College building $3M manufacturing lab downtown
A college is building a manufacturing training lab downtown to address the shortage of skilled trades and engineering workers.
Western Michigan University has started construction on a two-story Advanced Manufacturing Partnership Laboratory, or the AMP Lab @WMU, which is being built in collaboration with Grand Rapids Community College and local manufacturers.
AMP Lab @WMU will occupy the first two floors of the university’s downtown Grand Rapids location, at 200 Ionia Ave. SW.
Private investors are partially funding the $3-million lab. WMU will cover the remaining costs of construction and maintenance, while GRCC and other community partners will provide the equipment. The lab is expected to be finished in fall 2018.
“AMP Lab will be a place for collaboration and learning in an advanced manufacturing and design environment,” said Steven Butt, professor and chair of WMU’s Engineering Design, Manufacturing and Management Systems department. “Entrepreneurs will have opportunities to prototype their ideas. For some it may be a place to start, and for others, it will be a place to hone a new product, process or skill.”
The lab will contain hands-on instructional learning spaces and research areas. It will eventually support college lab sessions, professional workshops, training sessions, K-12 outreach and workforce development activities.
Along with WMU, GRCC will offer various manufacturing and engineering courses inside the lab. WMU also is exploring offering high school courses and inviting other universities to use the facility.
Firms on the project
Grand Rapids-based Rockford Construction is the project’s contractor.
Progressive AE is the architect and interior designer.
Need for skilled labor
According to a recent assessment by Talent 2025, a talent development association of 100 CEOs from West Michigan, the demand for qualified engineers and designers in manufacturing outstrips the supply by at least a factor of two. It also reported the supply for managers and supervisors is at about 90 percent of the demand.
John C. Kennedy, president of Grand Rapids-based Autocam Medical, was a key player in building support within the engineering and manufacturing communities for the creation of AMP Lab @WMU.
“This open, urban location will allow individuals to see inside an advanced manufacturing space and will help enhance the image of manufacturing,” Kennedy said. “The AMP Lab is a maker space in its truest form, addressing the needs of entrepreneurs and providing a space to bring ideas to life. Programming this facility will foster a format of collaborative learning between educators and students.”
WMU has boosted its focus on academic and community partnerships in STEM during the past few years, most recently adding an engineering degree partnership with Aquinas College and a technical training academy with Urban Alliance in Kalamazoo.
Dawn Fortin Mattoon, associate provost of WMU’s Extended University Programs, said this lab is one more link in the chain.

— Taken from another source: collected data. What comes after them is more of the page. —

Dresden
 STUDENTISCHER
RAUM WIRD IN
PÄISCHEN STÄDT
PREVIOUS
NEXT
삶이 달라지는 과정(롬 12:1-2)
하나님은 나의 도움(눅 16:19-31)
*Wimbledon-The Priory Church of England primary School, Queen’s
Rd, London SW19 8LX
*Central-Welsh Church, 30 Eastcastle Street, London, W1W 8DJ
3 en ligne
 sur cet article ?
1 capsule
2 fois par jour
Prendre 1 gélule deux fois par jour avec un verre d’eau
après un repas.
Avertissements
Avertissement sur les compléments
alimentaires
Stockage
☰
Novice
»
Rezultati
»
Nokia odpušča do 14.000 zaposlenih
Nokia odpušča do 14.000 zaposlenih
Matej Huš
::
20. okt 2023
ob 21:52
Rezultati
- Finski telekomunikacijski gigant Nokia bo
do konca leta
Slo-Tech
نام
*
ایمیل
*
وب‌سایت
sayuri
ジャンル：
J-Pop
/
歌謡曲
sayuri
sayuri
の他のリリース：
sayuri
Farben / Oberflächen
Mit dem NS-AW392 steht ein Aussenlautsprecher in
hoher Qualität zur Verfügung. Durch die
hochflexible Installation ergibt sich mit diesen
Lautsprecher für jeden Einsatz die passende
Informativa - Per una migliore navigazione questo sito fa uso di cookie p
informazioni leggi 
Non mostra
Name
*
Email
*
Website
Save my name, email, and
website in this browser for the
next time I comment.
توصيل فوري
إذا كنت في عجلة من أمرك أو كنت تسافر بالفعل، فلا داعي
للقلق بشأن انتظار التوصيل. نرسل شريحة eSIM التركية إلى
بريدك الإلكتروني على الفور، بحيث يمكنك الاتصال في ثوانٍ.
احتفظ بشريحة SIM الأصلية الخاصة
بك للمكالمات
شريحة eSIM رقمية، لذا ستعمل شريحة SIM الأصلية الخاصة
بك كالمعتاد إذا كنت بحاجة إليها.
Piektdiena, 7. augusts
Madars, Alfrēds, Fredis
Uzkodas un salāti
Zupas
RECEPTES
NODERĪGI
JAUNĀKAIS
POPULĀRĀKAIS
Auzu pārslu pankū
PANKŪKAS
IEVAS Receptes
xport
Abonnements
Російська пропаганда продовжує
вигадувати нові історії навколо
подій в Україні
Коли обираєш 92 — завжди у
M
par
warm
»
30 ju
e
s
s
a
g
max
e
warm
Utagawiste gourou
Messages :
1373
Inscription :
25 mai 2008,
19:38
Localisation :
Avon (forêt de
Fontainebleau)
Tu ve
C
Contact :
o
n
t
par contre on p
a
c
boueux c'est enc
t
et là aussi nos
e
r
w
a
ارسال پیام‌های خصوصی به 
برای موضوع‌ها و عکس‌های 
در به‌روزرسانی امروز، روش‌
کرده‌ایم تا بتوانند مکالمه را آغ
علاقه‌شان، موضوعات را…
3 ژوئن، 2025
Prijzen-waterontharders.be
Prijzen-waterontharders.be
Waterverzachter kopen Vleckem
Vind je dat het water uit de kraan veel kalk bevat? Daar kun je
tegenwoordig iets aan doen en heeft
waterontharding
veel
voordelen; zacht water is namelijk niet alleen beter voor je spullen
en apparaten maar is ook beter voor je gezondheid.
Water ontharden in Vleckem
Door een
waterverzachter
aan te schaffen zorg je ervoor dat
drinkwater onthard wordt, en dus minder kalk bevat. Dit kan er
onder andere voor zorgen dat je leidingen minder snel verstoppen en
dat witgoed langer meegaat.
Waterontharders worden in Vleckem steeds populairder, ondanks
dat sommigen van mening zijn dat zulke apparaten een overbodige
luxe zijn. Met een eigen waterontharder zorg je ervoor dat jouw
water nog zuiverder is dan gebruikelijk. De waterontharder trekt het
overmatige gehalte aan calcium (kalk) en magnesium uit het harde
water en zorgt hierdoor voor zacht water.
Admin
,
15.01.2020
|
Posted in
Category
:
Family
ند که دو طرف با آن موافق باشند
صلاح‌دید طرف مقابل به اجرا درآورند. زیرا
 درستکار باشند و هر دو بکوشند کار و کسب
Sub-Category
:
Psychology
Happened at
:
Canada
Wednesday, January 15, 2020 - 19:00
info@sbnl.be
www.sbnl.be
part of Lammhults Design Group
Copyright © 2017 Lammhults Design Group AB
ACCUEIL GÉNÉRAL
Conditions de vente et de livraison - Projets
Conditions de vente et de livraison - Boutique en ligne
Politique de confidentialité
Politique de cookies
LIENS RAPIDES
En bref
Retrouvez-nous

“AMP Lab @WMU will establish academic and career pathways between workforce development entities, educational institutions and industry partners for our region,” she said. “These pathways can lead to new skills, certifications and degrees, but more importantly, careers in manufacturing, engineering and design.”
Western Michigan University, founded in 1903, serves more than 23,000 students from across the U.S. and 100 other countries.
The university offers more than 250 degree programs, including 32 at the doctoral level.